STATED EXERCISE
Write out the full listing again, exactly as it stands.
— begin —
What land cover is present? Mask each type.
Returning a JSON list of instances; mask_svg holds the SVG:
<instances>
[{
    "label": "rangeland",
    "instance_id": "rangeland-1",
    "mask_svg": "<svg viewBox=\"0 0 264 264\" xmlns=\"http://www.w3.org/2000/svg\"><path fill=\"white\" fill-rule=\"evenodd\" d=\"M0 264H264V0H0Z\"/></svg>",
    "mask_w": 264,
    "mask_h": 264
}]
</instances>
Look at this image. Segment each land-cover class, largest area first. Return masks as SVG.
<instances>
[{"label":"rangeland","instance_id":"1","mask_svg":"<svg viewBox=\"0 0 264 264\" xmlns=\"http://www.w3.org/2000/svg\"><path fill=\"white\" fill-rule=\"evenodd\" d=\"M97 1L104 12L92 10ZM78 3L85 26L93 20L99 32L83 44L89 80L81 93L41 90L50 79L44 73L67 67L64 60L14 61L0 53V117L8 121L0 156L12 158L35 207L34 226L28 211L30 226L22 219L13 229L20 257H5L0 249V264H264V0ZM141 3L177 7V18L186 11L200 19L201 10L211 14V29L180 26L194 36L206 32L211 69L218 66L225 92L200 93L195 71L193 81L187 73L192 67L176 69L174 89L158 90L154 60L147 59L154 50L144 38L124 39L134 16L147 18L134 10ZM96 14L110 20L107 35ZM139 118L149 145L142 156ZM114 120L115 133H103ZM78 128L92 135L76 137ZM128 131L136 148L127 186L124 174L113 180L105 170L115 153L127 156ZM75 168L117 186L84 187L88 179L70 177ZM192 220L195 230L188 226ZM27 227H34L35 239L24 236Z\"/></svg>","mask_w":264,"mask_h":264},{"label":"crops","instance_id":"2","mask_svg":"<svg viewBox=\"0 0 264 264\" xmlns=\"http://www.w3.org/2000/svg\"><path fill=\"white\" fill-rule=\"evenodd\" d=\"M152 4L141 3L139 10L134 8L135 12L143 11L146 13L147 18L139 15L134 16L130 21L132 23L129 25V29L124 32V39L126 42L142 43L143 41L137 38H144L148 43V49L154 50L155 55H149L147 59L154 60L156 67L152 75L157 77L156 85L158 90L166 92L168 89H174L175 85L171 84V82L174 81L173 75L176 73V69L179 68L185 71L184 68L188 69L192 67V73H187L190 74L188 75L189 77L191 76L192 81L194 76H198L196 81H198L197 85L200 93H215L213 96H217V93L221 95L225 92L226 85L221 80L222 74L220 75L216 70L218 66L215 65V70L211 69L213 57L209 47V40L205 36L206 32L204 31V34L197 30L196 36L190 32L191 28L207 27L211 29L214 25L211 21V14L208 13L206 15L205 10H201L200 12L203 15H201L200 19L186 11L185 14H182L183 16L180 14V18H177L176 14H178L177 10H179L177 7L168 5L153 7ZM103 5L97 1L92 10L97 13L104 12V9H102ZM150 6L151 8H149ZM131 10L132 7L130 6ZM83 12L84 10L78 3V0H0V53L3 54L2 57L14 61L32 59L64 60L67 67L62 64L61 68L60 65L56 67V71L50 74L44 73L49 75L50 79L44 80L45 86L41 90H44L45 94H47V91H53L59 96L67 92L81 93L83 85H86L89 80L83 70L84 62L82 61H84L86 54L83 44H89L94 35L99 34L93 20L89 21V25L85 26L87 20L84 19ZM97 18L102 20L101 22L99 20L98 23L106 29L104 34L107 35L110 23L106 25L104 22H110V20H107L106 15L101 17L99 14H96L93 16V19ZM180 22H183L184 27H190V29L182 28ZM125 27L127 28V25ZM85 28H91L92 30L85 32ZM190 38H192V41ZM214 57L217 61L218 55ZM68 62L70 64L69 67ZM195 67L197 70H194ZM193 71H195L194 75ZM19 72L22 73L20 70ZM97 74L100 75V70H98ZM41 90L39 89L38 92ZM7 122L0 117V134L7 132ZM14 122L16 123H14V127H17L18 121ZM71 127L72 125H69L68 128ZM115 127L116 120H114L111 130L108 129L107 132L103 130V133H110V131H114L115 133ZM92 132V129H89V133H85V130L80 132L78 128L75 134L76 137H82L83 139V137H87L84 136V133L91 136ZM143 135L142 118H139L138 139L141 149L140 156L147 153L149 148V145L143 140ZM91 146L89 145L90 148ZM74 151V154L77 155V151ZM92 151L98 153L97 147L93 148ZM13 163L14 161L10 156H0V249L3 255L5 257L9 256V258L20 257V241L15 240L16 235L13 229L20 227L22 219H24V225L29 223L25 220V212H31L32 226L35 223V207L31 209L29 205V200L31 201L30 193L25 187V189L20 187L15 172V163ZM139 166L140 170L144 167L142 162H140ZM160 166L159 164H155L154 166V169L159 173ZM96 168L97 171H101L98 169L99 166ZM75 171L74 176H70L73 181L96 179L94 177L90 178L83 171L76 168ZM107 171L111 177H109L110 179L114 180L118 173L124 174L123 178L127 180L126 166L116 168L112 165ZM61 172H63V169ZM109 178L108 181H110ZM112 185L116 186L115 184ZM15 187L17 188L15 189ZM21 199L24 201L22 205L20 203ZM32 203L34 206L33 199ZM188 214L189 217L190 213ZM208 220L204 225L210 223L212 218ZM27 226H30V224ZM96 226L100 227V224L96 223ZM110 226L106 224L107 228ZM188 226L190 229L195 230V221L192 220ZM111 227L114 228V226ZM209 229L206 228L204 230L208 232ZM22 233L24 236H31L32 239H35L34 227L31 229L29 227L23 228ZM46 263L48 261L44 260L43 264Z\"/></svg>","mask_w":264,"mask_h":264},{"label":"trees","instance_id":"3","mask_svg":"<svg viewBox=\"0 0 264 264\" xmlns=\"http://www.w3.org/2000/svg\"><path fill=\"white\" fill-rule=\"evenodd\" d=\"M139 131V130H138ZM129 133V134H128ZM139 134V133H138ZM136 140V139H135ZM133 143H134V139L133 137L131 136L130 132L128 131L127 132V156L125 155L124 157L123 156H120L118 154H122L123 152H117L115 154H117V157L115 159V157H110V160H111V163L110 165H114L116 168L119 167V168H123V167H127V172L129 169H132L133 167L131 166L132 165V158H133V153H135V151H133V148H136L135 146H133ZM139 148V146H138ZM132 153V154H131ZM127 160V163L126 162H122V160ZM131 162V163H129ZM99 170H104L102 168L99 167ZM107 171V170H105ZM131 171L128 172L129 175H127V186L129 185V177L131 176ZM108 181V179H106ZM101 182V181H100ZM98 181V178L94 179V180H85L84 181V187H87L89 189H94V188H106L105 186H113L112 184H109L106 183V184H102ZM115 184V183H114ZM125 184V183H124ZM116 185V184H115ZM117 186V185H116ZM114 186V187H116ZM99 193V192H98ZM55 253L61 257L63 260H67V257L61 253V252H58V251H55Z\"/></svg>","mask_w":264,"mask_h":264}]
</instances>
— end —
RESPONSE
What land cover is present? Mask each type.
Returning a JSON list of instances; mask_svg holds the SVG:
<instances>
[{
    "label": "rangeland",
    "instance_id": "rangeland-1",
    "mask_svg": "<svg viewBox=\"0 0 264 264\" xmlns=\"http://www.w3.org/2000/svg\"><path fill=\"white\" fill-rule=\"evenodd\" d=\"M0 264H264V0H0Z\"/></svg>",
    "mask_w": 264,
    "mask_h": 264
}]
</instances>
Look at this image. Segment each land-cover class, largest area first. Return masks as SVG.
<instances>
[{"label":"rangeland","instance_id":"1","mask_svg":"<svg viewBox=\"0 0 264 264\" xmlns=\"http://www.w3.org/2000/svg\"><path fill=\"white\" fill-rule=\"evenodd\" d=\"M97 1L104 12L92 10ZM78 3L85 26L93 20L99 32L83 44L89 80L81 93L41 90L50 79L44 73L67 67L64 60L14 61L0 53V117L8 121L0 156L12 158L35 207L34 226L28 211L30 226L22 219L13 229L20 257H5L0 249V264H264V0ZM141 3L177 7V18L186 11L200 19L201 10L211 14V29L180 26L194 36L206 32L211 69L218 66L225 92L200 93L195 71L193 81L187 73L192 67L176 69L174 89L158 90L154 60L147 59L154 50L144 38L124 39L134 16L147 18L134 10ZM96 14L110 20L107 35ZM139 118L149 145L142 156ZM114 120L115 133H103ZM78 128L92 135L76 137ZM128 131L136 148L127 186L124 174L113 180L105 170L115 153L127 156ZM75 168L117 186L84 187L88 179L70 177ZM192 220L195 230L188 226ZM27 227H34L35 239L24 236Z\"/></svg>","mask_w":264,"mask_h":264},{"label":"crops","instance_id":"2","mask_svg":"<svg viewBox=\"0 0 264 264\" xmlns=\"http://www.w3.org/2000/svg\"><path fill=\"white\" fill-rule=\"evenodd\" d=\"M152 4L141 3L139 10L134 8L135 12L143 11L146 13L147 18L139 15L134 16L130 21L132 23L129 25V29L124 32V39L126 42L142 43L143 41L137 38H144L148 43V49L154 50L155 55H149L147 59L154 60L156 67L152 75L157 77L156 85L158 90L166 92L168 89H174L175 85L171 84V82L174 81L173 75L176 73V69L179 68L185 71L184 68L188 69L192 67V73H187L190 74L188 75L189 77L191 76L192 81L194 76H198L196 81H198L197 85L200 93H215L213 96H217V93L221 95L225 92L226 85L221 80L222 74L220 75L216 70L218 66L215 65V70L211 69L213 57L209 47V40L205 36L206 32L204 31V34L197 30L196 36L190 32L191 28L207 27L211 29L214 25L211 21V14L208 13L206 15L205 10H201L200 12L203 15H201L200 19L186 11L185 14H182L183 16L180 14V18H177L176 14H178L177 10H179L177 7L168 5L153 7ZM103 5L97 1L92 10L97 13L104 12V9H102ZM150 6L151 8H149ZM131 10L132 7L130 6ZM83 12L84 10L78 3V0H0V53L3 54L2 57L14 61L32 59L64 60L67 67L62 64L61 68L60 65L56 67V71L50 74L44 73L49 75L50 79L44 80L45 86L41 90H44L45 94H47V91H53L59 96L67 92L81 93L83 85H86L89 80L83 70L84 62L82 61H84L86 54L83 44H89L94 35L99 34L93 20L89 21V25L85 26L87 20L84 19ZM97 18L102 20L101 22L99 20L98 23L106 29L104 34L107 35L110 23L106 25L104 22H110V20H107L106 15L101 17L99 14H96L93 16V19ZM180 22H183L184 27H190V29L182 28ZM125 27L127 28V25ZM85 28H91L92 30L85 32ZM190 38H192V41ZM214 57L217 61L218 55ZM68 62L70 64L69 67ZM195 67L197 70H194ZM193 71H195L194 75ZM19 72L22 73L20 70ZM97 74L100 75V70H98ZM41 90L39 89L38 92ZM7 122L0 117V134L7 132ZM14 122L16 123H14V127H17L18 121ZM71 127L72 125H69L68 128ZM115 127L116 120H114L111 130L108 129L107 132L103 130V133H110V131H114L115 133ZM92 132V129H89V133H85V130L80 132L78 128L75 134L76 137H82L83 139V137H87L84 136V133L91 136ZM143 135L142 118H139L138 139L141 149L140 156L147 153L149 148V145L143 140ZM91 146L89 145L90 148ZM74 151V154L77 155V151ZM92 151L98 153L97 147L93 148ZM13 163L14 161L10 156H0V249L3 255L5 257L9 256V258L20 257V241L15 240L16 235L13 229L20 227L22 219H24V225L29 223L25 220V212H31L32 226L35 223V207L31 209L29 205V200L31 201L30 193L25 187V189L20 187L15 172V163ZM139 166L140 170L144 167L142 162H140ZM160 166L159 164H155L154 166V169L159 173ZM96 168L97 171H101L98 169L99 166ZM75 171L74 176H70L73 181L96 179L94 177L90 178L83 171L76 168ZM107 171L111 177H109L110 179L114 180L118 173L124 174L123 178L127 180L126 166L116 168L112 165ZM61 172H63V169ZM109 178L108 181H110ZM112 185L116 186L115 184ZM15 187L17 188L15 189ZM21 199L24 201L22 205L20 203ZM32 203L34 206L33 199ZM188 214L189 217L190 213ZM208 220L204 225L210 223L212 218ZM27 226H30V224ZM96 226L100 227V224L96 223ZM110 226L106 224L107 228ZM188 226L190 229L195 230V221L192 220ZM111 227L114 228V226ZM209 229L206 228L204 230L208 232ZM22 233L24 236H31L32 239H35L34 227L31 229L29 227L23 228ZM46 263L48 261L44 260L43 264Z\"/></svg>","mask_w":264,"mask_h":264},{"label":"trees","instance_id":"3","mask_svg":"<svg viewBox=\"0 0 264 264\" xmlns=\"http://www.w3.org/2000/svg\"><path fill=\"white\" fill-rule=\"evenodd\" d=\"M139 131V130H138ZM129 133V134H128ZM139 134V133H138ZM136 140V139H135ZM133 143H134V139L133 137L131 136L130 132L128 131L127 132V156L125 155L124 157L123 156H120L118 154H122L123 152H117L115 154H117V157L115 159V157H110V160H111V163L110 165H114L116 168L119 167V168H123V167H127V172L129 169H132L133 167L131 166L132 165V158H133V153H135V151H133V148H136L135 146H133ZM139 148V146H138ZM132 153V154H131ZM127 160V163L126 162H122V160ZM131 162V163H129ZM99 170H104L102 168L99 167ZM107 171V170H105ZM131 171L128 172L129 175H127V186L129 185V177L131 176ZM108 181V179H106ZM101 182V181H100ZM98 181V178L94 179V180H85L84 181V187H87L89 189H94V188H106L105 186H113L112 184H109L106 183V184H102ZM115 184V183H114ZM125 184V183H124ZM116 185V184H115ZM117 186V185H116ZM114 186V187H116ZM99 193V192H98ZM55 253L61 257L63 260H67V257L61 253V252H58V251H55Z\"/></svg>","mask_w":264,"mask_h":264}]
</instances>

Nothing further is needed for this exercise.